Adelphi moved for summary judgment dismissing the complaint and the cross claim insofar as asserted against it on the grounds that the plaintiff could not identify the source of the water on the floor and, in any event, that it owed no duty of care to the plaintiff, a noncontracting party. The Supreme Court granted that branch of the motion which was for summary judgment dismissing the cross claim as unopposed; however, it *1146denied that branch of Adelphi’s motion which was for summary judgment dismissing the complaint insofar as asserted against it, finding the existence of triable issues of fact as to whether the water on the floor originated from the leaking roof and, if so, whether the dangerous condition on the floor was created by Adelphi’s negligent repair of the roof.

The Supreme Court properly denied that branch of Adelphi’s motion which was for summary judgment dismissing the complaint insofar as asserted against it.
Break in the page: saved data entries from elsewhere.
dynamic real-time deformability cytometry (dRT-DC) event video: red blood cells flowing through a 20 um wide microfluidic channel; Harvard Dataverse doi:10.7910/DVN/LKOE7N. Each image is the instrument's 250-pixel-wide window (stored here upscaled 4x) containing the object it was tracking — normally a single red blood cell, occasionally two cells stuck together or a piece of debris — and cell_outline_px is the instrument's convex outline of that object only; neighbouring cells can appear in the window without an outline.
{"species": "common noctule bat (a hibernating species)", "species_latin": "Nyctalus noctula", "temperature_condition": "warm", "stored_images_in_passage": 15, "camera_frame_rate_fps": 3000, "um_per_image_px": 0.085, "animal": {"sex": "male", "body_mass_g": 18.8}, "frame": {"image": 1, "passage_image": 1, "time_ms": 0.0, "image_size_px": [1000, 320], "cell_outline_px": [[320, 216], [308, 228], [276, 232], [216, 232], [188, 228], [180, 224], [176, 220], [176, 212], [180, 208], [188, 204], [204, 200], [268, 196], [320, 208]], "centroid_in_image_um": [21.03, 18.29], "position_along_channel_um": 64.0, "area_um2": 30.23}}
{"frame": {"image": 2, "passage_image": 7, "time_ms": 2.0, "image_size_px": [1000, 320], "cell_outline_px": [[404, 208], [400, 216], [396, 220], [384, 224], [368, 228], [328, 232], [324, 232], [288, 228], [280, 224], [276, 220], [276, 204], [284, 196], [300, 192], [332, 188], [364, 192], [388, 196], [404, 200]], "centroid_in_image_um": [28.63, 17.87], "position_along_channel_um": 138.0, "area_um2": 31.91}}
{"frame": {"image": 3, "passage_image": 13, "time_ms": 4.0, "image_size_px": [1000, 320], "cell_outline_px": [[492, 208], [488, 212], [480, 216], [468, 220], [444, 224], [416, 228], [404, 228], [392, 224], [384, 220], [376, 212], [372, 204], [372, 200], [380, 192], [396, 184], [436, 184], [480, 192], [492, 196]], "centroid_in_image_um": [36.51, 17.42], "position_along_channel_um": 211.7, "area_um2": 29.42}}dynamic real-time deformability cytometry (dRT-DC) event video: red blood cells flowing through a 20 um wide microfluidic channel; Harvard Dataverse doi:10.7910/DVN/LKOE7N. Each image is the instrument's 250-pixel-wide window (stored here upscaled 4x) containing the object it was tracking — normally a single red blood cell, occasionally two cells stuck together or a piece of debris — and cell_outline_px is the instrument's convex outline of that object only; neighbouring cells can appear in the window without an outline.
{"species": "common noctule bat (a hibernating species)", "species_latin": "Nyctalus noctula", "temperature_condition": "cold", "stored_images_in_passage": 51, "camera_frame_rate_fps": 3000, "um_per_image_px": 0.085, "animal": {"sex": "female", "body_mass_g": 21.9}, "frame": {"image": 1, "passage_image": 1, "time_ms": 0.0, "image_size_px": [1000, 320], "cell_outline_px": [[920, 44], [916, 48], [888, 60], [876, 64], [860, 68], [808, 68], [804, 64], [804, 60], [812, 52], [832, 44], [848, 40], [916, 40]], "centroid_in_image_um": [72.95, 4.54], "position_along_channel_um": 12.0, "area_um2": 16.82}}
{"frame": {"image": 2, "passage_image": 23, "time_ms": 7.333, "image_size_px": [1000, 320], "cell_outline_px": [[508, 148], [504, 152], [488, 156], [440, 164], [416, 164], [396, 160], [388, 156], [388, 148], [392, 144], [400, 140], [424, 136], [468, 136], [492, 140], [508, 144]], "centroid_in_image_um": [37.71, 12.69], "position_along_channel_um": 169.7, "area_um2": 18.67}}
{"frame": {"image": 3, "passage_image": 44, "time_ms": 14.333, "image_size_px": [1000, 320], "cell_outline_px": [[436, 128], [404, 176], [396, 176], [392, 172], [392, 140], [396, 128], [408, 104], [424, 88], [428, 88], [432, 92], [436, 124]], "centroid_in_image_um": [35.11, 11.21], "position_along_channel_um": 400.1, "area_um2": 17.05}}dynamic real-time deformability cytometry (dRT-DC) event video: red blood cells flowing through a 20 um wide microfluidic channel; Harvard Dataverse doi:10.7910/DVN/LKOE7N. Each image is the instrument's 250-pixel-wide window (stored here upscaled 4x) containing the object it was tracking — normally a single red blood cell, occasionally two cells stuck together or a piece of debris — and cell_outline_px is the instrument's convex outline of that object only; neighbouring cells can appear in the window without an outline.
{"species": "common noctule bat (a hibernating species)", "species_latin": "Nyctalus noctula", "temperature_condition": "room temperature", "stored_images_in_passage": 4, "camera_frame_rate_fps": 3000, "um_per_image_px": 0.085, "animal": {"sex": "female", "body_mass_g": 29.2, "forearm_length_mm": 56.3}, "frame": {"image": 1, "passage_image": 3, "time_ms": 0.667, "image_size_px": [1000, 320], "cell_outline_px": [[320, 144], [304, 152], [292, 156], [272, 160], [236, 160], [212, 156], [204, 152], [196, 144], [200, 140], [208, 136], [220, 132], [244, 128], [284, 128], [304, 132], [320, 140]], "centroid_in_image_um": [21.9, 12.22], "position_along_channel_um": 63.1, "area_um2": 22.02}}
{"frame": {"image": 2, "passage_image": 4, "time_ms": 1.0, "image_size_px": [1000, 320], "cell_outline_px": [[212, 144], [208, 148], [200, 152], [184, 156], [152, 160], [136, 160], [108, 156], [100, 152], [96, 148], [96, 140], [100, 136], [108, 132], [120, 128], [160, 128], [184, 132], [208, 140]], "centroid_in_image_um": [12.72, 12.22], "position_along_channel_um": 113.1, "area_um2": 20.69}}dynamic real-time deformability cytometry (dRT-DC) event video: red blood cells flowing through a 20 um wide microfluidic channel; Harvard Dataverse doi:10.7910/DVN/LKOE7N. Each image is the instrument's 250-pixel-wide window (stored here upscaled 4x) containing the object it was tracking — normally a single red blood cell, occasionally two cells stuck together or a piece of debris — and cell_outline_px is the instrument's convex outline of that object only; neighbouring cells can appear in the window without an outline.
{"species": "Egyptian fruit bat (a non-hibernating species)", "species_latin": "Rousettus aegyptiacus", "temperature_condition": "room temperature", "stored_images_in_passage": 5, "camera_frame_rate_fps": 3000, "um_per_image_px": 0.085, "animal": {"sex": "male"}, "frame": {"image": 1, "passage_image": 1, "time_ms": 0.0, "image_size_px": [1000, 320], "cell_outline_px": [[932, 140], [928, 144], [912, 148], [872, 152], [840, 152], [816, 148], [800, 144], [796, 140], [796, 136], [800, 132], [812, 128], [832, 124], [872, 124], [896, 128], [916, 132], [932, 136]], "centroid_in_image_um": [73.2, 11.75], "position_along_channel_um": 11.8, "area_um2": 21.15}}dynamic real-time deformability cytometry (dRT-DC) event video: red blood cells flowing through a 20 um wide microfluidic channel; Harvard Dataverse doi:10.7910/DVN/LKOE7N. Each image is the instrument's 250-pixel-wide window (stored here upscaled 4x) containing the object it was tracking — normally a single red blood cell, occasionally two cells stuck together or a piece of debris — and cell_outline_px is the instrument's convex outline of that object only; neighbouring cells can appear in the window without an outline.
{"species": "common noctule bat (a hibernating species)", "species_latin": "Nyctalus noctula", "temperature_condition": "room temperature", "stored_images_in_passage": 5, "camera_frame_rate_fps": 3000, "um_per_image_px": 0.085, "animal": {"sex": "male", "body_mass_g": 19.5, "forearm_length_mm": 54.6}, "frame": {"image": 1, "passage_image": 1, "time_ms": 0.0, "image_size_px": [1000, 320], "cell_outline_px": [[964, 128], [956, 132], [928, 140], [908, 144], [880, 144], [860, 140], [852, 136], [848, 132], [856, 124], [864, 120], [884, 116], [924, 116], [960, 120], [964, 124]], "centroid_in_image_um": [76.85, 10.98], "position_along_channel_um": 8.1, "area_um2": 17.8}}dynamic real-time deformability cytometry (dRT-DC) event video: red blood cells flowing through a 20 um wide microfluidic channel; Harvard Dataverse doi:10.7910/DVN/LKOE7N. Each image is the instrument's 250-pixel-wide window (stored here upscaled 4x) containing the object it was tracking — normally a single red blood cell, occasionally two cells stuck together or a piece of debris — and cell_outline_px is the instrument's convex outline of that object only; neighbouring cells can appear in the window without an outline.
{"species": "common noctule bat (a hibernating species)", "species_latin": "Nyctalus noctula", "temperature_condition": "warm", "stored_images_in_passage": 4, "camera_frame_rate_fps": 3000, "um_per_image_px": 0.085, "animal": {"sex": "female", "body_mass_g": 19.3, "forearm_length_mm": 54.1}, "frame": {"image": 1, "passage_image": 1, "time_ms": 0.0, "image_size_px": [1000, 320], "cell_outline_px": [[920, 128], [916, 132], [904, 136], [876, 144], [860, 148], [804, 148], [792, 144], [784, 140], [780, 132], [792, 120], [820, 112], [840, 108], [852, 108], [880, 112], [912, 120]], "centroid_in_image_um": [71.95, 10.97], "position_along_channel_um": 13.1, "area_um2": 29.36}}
Although a contractual obligation alone generally does not create a duty of care toward a third party (see Church v Callarian Indus., 99 NY2d 104, 111 [2002]), the Court of Appeals, in Espinal v Melville Snow Contrs. (98 NY2d 136, 140 [2002] [citations omitted]), described three circumstances in which a contracting party assumes a duty to persons outside the contract. These are: “(1) where the contracting party, in failing to exercise reasonable care in the performance of his duties, ‘launche[s] a force or instrument of harm’; (2) where the plaintiff detrimentally relies on the continued performance of the contracting party’s duties and (3) where the contracting party has entirely displaced the other party’s duty to maintain the premises safely.”

Adelphi failed to establish its prima facie entitlement to judgment as a matter of law by tendering sufficient evidence to demonstrate the absence of any material issues of fact (see Alvarez v Prospect Hosp., 68 NY2d 320, 324 [1986]; Zuckerman v City of New York, 49 NY2d 557 [1980]). Here, the plaintiffs deposition testimony raised a triable issue of fact as to whether Adelphi’s repair efforts created or exacerbated a dangerous condition (see Moch Co. v Rensselaer Water Co., 247 NY 160, 168 [1928]; cf. Foster v Herbert Slepoy Corp., 74 AD3d 1139 [2010] [decided herewith]). A contractor who “ ‘creates or exacerbates’ ” a harmful condition may generally be said to have “ ‘launched’ ” it (McCord v Olympia & York Maiden Lane Co., 8 AD3d 634, 636 [2004], quoting Espinal v Melville Snow Contrs., 98 NY2d at 142). In that regard, the plaintiff testified at his deposition to a recurring condition on the premises of rain water and melting snow leaking from the roof onto the floor of the garage. He further testified that after Adelphi attempted to repair the leaky roof, the leaky condition of the roof became worse and new leaks appeared in the garage, including in the area where the plaintiff allegedly slipped. The plaintiff testified that it had snowed or rained the day before his accident, and that the floor in the third bay of the garage where he allegedly slipped was “soaked” with water. Although Richard Mohl, the owner of both Cee Jay and Blue Chip, testified at his *1147deposition that the day before the accident a car with snow on it was brought into the third bay of the garage, and the plaintiff testified that he had seen puddles in the third bay on one or two occasions when snow had melted off cars, this merely raised questions of fact as to the source of the water upon which the plaintiff slipped, and whether Adelphi created or exacerbated the dangerous condition by negligently repairing the leaking roof (see Baillargeon v Kings County Waterproofing Corp., 29 AD3d 838 [2006]).

Where, as here, the movant fails to sustain its initial burden of making a prima facie showing of entitlement to judgment as a matter of law, summary judgment should be denied regardless of the sufficiency of the opposing papers (see Ayotte v Gervasio, 81 NY2d 1062, 1063 [1993]; Alvarez v Prospect Hosp., 68 NY2d at 324). Rivera, J.P., Covello, Balkin and Hall, JJ., concur.